The Mortgage Bankers Association’s (MBA) latest Forbearance and Call Volume Survey shows that the total number of loans now in forbearance jumped from 3.74% of servicers’ portfolio volume in the prior week to 5.95% as of April 12.
In comparison, only 0.25% of all loans were in forbearance the week of March 2.
Mortgages backed by Ginnie Mae showed the largest growth (2.37%) from the prior week, and the largest overall share in forbearance by investor type (8.26%). Depository servicers – at 6.57% – surpassed independent mortgage bank (IMB) servicers (5.69%) for the highest share of loans in forbearance.

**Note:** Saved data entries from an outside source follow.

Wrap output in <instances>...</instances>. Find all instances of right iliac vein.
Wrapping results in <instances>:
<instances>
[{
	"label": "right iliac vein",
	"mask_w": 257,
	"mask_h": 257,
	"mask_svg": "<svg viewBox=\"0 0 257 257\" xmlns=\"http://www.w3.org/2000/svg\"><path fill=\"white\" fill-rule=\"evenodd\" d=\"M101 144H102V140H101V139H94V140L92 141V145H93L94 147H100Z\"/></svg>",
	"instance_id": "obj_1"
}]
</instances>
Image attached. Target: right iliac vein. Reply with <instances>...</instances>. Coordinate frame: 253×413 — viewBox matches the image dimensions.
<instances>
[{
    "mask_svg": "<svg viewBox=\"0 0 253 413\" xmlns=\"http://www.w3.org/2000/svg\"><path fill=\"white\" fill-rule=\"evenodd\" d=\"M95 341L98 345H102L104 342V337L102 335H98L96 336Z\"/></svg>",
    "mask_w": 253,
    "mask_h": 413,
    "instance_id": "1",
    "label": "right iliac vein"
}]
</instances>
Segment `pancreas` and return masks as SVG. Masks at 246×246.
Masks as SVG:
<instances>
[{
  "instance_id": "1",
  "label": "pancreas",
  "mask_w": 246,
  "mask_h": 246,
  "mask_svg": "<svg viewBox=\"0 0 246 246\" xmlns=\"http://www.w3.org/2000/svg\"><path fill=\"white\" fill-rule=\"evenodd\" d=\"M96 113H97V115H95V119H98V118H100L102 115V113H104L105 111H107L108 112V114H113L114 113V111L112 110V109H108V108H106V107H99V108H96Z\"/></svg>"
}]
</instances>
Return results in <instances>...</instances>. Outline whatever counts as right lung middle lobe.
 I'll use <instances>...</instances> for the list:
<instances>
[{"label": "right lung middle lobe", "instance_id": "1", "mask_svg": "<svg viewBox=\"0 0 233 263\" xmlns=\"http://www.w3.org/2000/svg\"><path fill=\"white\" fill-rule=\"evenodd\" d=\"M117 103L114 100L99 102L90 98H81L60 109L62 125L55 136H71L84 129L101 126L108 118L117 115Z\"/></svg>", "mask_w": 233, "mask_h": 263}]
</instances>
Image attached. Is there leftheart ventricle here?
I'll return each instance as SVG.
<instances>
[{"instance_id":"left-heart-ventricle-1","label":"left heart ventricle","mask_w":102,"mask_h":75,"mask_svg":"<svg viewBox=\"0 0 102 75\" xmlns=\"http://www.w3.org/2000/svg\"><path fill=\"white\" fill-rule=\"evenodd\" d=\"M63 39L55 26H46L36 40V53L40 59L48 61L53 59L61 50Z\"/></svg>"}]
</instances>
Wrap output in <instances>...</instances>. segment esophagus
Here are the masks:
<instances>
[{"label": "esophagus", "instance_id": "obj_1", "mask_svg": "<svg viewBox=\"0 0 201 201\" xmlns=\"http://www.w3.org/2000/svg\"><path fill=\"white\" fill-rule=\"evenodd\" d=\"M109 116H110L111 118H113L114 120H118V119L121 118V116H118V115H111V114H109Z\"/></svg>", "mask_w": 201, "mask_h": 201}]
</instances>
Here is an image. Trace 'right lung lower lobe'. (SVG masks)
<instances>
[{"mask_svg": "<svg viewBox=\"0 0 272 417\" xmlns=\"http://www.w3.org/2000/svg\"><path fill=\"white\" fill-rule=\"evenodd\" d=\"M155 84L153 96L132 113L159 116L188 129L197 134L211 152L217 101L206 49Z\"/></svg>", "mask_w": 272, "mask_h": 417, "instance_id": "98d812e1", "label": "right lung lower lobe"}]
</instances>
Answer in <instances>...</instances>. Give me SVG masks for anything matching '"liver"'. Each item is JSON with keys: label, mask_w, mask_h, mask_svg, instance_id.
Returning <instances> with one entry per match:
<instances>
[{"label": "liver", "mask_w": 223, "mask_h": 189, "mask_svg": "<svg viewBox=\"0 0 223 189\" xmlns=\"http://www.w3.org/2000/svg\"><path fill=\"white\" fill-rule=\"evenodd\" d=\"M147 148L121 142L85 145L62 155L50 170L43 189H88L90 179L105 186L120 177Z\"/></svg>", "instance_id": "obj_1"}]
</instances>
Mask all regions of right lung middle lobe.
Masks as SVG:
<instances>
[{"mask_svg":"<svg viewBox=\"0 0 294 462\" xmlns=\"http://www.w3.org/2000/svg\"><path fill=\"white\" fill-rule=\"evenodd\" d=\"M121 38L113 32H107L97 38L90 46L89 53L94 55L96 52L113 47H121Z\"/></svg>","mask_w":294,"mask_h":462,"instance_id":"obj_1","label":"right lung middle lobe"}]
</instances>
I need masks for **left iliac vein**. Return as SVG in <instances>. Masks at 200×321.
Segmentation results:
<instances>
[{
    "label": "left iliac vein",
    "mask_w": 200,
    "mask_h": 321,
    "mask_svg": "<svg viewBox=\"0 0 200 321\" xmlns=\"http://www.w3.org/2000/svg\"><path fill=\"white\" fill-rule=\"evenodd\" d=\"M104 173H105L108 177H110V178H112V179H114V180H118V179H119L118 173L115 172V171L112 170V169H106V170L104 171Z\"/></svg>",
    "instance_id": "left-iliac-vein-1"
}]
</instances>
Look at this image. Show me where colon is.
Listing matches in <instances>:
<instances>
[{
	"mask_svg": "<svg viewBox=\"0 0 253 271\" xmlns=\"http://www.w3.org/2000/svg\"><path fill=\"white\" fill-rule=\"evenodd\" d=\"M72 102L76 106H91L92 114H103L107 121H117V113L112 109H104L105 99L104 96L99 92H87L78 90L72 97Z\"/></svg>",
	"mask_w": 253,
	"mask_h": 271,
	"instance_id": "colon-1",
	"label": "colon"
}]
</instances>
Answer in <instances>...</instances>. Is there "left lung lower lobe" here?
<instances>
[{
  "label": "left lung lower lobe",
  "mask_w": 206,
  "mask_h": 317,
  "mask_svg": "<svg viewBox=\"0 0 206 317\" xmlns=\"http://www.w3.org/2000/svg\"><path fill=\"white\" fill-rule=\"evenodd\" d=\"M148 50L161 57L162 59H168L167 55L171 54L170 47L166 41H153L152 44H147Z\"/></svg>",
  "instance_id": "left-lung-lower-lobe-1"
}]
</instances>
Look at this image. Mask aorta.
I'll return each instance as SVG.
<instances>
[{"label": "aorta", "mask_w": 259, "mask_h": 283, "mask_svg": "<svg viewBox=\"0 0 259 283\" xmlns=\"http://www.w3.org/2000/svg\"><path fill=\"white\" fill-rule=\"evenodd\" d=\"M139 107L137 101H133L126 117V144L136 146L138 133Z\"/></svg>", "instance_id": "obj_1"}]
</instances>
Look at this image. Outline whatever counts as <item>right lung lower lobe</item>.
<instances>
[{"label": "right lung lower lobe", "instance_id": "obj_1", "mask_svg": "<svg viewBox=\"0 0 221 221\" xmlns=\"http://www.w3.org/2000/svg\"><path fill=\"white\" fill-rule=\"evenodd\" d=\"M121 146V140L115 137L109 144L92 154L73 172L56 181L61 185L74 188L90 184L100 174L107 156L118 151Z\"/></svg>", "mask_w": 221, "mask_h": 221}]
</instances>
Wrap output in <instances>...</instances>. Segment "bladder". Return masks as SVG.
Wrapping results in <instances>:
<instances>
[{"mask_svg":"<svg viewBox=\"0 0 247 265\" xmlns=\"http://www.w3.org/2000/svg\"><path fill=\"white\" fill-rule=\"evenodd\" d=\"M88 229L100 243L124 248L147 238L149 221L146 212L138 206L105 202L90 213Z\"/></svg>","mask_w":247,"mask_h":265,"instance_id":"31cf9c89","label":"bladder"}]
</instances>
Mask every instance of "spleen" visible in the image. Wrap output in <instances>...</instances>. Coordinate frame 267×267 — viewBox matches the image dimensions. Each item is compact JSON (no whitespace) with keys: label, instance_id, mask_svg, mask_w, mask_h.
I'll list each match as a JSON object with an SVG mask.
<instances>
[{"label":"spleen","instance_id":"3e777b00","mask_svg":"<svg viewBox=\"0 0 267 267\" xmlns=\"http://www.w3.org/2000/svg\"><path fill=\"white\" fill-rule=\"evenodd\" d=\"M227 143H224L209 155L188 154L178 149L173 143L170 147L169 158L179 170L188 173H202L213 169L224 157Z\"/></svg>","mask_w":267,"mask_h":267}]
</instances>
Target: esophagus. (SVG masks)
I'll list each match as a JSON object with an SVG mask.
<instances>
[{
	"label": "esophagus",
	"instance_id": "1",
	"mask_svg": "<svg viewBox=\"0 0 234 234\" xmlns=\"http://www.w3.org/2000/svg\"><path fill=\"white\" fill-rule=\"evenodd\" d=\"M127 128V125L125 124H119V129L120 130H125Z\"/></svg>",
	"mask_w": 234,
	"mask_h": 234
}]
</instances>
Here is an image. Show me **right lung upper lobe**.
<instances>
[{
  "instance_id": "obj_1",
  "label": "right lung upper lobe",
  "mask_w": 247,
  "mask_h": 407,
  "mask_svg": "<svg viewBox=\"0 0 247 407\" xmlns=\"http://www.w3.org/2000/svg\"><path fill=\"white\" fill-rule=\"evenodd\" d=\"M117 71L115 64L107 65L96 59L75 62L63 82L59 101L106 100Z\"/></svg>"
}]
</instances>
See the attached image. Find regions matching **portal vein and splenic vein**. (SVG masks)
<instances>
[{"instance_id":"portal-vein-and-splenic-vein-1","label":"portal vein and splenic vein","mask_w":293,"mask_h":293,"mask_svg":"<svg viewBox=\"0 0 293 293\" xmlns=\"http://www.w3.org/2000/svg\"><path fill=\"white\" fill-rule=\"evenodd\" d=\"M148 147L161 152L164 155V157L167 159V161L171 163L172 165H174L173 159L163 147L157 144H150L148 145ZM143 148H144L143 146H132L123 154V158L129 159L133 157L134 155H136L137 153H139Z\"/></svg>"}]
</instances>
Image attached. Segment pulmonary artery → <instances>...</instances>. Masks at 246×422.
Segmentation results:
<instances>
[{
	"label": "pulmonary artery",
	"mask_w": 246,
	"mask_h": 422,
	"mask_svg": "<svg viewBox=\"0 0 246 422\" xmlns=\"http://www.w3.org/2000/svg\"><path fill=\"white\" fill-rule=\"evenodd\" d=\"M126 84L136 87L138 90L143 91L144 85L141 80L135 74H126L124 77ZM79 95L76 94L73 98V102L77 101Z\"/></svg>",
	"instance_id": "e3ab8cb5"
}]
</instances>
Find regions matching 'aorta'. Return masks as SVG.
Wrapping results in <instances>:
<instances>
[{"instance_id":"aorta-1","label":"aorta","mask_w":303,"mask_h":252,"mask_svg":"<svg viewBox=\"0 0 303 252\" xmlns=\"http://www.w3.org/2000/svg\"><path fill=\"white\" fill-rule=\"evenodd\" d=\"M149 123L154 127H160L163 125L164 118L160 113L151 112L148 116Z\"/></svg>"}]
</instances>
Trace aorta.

“With over 22 million Americans filing for unemployment over the past month, homeowners are contacting their mortgage servicers seeking relief, leading to a sharp increase in the share of loans in forbearance across all loan types,” says Mike Fratantoni, MBA’s senior vice president and chief economist.
“Mortgage servicers continue to receive a very high level of forbearance requests, but volumes were down somewhat compared to the prior week,” he explains. “Given that lockdowns and associated job losses will continue in the coming weeks, forbearance inquiries will likely rise again as we approach May payment due dates. Borrowers facing COVID-19-related hardships should contact their servicer to review all of their options.”